MORGANTOWN — Hours before the U.S. Senate voted to confirm Judge Amy Coney Barrett to the U.S. Supreme Court Sens. Joe Manchin and Shelley Moore Capito spoke separately with members of the West Virginia press about how they planned to vote.
Democrat Manchin reiterated his stance that the vote has been rushed. “It sets a precedent that we’ve never done before.” None of the prior four vacancies that occurred between July and a November presidential election were filled before the election.
Filling the post now, he said, will further divide the country. And there’s no rush. “We’re not in a judicial crisis” Eight of the nine seats are filled.
Manchin speculated that the GOP has two reasons for confirming Barrett before the Nov. 3 election. The current makeup of the court is five who are conservative and three who are moderate to progressive. So one, the GOP wants to ensure a solid conservative majority if the election results are taken to court.
And two, the GOP wants a solid majority for the Affordable Care Act suit, Texas v. United States, that the court will hear Nov. 10. The court is expected to vote by June on whether the ACA is constitutional. Part of the question is whether the individual mandate, previously ruled unconstitutional by a lower court, is severable from other provisions of the act or if the whole act must fall. There is concern that one or more conservative justices could flip and join the left-leaning minority.
“Now we have a landmark case coming up that could throw the baby out with the bathwater,” Manchin said.
The vote on Barrett is another link in a long chain of partisan division over Supreme Court nominees – Robert Bork in 1987; Clarence Thomas in 1991. Current Minority Leader Chuck Schumer, D-N.Y., has a history of attempting to blockade GOP presidential nominees, In 2013, then-Senate Majority Leader Harry Reid, D-Nev., unleashed the nuclear option to end the filibuster on all of President Obama’s nominees, except the Supreme Court (Manchin opposed that move). Current Majority Leader Mitch McConnell, R-Ky., followed suit with Supreme Court nominees in 2017.
“I will oppose any leader, Democrat or Republican, that wants to continue change the rules that divide our country further and tears our Senate apart,” he said. “On Nov. 4, we’d better have a plan of returning to civility no matter who the winner is.”
The Dominion Post asked Manchin if, apart from the timing, he believes Barrett is qualified for the job.
“She’s very, very bright,” he said. He voted to confirm her to her 17th Circuit post. She’s not as experienced as Merrick Garland, who was never considered after Obama nominated him. She has more time under her belt teaching than either working as a lawyer or a judge.
“She is qualified. … I have concerns about her writings,” what they say about her future votes. For instance, she said Roberts erred in voting to uphold the ACA. Manchin asked her about that and she said she was speaking as a teacher. “I would have concerns about that, very much so.”
While he’s technically voting against her by not voting for her, he returned to the timing. “This process should not go forward.”
Manchin has said he opposes court-packing, a concept Democratic president and VP candidates Joe Biden and Kamala Harris have been coy about supporting.

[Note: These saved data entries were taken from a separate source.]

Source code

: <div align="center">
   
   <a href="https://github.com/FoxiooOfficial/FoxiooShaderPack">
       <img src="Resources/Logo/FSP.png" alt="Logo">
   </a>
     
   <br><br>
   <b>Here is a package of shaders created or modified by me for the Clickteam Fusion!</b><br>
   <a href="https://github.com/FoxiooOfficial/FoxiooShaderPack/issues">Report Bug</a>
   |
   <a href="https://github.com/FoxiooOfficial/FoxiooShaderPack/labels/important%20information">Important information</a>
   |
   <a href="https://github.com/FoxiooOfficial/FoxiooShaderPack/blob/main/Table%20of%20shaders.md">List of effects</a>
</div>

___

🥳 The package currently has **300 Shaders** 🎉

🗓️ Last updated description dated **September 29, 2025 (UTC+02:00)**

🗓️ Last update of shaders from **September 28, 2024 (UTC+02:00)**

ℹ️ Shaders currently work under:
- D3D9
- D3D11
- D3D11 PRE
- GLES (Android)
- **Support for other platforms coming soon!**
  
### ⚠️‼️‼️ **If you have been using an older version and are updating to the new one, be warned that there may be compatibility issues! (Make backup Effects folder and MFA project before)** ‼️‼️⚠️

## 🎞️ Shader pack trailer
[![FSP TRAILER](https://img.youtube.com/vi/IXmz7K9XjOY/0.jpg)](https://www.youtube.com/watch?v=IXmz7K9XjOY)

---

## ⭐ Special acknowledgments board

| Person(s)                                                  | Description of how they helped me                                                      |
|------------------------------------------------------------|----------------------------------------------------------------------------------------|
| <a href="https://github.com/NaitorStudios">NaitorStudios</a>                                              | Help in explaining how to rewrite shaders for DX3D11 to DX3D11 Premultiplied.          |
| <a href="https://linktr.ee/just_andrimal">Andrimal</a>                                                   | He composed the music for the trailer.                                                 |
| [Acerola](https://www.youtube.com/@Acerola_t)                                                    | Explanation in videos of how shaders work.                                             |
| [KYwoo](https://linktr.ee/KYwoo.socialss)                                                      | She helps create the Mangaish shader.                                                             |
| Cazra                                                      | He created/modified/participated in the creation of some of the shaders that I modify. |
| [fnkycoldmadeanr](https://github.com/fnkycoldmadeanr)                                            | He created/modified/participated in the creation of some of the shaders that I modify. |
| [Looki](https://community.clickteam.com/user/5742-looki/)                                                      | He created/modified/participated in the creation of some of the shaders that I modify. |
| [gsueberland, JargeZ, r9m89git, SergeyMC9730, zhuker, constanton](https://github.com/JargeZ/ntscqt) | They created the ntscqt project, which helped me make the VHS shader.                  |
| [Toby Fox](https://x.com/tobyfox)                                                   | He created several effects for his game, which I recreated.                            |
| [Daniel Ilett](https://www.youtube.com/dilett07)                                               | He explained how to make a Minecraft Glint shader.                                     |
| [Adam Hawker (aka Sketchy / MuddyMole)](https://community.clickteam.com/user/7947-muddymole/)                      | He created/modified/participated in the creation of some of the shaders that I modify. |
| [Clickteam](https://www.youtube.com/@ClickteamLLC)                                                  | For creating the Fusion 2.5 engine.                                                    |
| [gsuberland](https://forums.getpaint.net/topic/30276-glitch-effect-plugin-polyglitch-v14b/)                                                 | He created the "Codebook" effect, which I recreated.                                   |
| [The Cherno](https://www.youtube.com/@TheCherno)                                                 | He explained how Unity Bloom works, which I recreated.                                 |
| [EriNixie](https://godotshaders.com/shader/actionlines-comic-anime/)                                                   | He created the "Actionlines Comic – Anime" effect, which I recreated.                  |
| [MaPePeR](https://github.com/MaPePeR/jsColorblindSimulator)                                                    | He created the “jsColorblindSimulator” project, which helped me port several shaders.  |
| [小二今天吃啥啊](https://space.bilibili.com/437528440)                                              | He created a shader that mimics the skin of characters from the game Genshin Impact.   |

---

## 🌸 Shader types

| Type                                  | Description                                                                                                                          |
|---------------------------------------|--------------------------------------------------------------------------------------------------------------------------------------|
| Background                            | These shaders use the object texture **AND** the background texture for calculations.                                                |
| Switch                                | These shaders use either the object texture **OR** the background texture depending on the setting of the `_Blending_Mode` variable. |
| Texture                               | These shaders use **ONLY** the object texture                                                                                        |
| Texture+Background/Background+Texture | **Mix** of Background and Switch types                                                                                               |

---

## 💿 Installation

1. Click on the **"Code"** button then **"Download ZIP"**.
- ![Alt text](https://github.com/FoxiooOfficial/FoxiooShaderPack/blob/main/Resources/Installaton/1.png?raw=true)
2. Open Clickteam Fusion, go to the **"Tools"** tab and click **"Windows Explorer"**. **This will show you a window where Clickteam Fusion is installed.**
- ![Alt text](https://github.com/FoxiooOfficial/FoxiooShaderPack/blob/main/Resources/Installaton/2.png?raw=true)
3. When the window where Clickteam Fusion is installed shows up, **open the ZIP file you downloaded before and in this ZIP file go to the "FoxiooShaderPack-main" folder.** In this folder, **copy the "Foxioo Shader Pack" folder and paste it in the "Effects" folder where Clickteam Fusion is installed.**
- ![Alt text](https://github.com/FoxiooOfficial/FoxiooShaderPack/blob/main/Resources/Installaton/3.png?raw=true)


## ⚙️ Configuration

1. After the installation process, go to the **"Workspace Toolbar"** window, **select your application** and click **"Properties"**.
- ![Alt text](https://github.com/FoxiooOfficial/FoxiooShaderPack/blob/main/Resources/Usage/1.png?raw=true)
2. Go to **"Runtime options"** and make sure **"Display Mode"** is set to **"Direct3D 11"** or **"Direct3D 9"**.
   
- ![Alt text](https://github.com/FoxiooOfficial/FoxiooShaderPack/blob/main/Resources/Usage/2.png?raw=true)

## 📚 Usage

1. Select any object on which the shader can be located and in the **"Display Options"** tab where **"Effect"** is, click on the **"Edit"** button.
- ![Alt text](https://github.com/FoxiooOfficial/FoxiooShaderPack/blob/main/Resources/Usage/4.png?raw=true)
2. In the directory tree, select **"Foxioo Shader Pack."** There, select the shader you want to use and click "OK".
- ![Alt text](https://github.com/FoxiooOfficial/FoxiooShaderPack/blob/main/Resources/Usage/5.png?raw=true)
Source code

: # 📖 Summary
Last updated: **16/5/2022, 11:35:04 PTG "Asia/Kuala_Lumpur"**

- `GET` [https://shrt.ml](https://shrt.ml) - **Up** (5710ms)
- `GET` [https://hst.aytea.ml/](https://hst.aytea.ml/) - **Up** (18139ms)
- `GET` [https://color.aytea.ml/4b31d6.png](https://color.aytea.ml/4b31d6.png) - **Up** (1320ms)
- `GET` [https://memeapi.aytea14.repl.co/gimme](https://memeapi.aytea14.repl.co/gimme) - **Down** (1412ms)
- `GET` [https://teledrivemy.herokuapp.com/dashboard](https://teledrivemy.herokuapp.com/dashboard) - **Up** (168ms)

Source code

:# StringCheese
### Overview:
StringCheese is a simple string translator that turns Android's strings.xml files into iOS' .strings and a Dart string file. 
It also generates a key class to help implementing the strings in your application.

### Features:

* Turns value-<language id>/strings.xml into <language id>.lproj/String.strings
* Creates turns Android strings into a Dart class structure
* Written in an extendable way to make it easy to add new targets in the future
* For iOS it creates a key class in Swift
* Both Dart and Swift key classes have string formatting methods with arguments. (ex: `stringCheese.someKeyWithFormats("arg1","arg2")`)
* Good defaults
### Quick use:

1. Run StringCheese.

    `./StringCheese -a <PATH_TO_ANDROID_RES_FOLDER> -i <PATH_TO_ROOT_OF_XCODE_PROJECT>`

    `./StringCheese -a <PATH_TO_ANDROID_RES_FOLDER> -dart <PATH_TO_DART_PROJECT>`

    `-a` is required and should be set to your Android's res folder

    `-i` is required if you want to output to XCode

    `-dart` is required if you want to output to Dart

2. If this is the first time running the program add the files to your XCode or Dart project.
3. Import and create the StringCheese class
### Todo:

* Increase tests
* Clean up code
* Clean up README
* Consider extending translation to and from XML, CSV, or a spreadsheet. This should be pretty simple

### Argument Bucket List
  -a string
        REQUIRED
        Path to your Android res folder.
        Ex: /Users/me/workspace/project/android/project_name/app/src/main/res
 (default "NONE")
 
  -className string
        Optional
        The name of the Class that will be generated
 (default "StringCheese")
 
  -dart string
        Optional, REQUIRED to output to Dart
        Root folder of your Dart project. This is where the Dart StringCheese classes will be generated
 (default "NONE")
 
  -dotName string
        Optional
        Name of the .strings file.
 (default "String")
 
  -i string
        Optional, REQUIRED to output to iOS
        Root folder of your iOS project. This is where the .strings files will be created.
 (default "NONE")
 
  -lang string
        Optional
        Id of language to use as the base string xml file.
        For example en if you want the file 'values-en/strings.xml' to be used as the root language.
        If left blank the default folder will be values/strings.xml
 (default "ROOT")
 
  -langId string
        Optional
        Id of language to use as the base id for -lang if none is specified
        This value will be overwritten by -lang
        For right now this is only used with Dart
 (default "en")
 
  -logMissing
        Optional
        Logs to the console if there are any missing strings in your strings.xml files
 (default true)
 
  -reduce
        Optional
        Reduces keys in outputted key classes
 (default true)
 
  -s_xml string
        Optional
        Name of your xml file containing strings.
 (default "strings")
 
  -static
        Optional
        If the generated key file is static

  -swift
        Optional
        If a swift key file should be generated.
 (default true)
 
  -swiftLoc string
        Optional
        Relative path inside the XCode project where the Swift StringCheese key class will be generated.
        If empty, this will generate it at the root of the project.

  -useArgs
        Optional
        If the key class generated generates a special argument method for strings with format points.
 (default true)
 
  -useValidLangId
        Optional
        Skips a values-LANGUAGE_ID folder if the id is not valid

But he said Monday he favors Biden’s idea of creating a bipartisan commission to review potential nominees, gauge their possible toxicity and make the system work more like it should.
Capito
Capito said she’ s reviewed Barrett’s record and met with her. “She’s just an extraordinary individual.”
Barrett is qualified, Capito said. She had a record of independence and fairness and applies the Constitution as written instead of using it to make policy from the bench. And she’s received overwhelming – if not unanimous – encouragement to confirm Barrett.
She noted that Barrett will be the fifth female justice. “I think she’s a tremendous role model in her full life for our daughters and our granddaughters to show they can go anywhere they want to go.”
The Dominion Post asked her to address the timing issues Manchin raised.
Capito reiterated what she’s said before – that the Senate majority and the presidency are both held by the same party, and that’s different from the 2106 nomination of Garland. As she’s said before, where the president and Senate majority were of the same party, seven of eight nominations were confirmed.
This process follows up the 2016 and 2018 elections that put the GOP in the White House and kept the GOP in control of the Senate. “What we’re really voting on is Judge Amy Coney Barrett’s qualifications,” she said.
“I don’t have any kind of impression of rushing to judgment here,” Capito said. “She’s been thoroughly vetted. I don’t hear anyone disputing her credentials.”
She continued, in answer to another question, “The opposite side, this being the Democrat Party, wants you [and other Barrett opponents] to believe that they’re going to lose their health care, they’re going to lose their rights, that America as we know it will no longer exist when Judge Barrett ascends to the Supreme Court.
“To me that’s a political scare tactic,” she said, “that I really think does a disservice to the process and really concerns a lot of people.” Barrett has said she’ll consider each case individually, impartially and in the context of the Constitution.”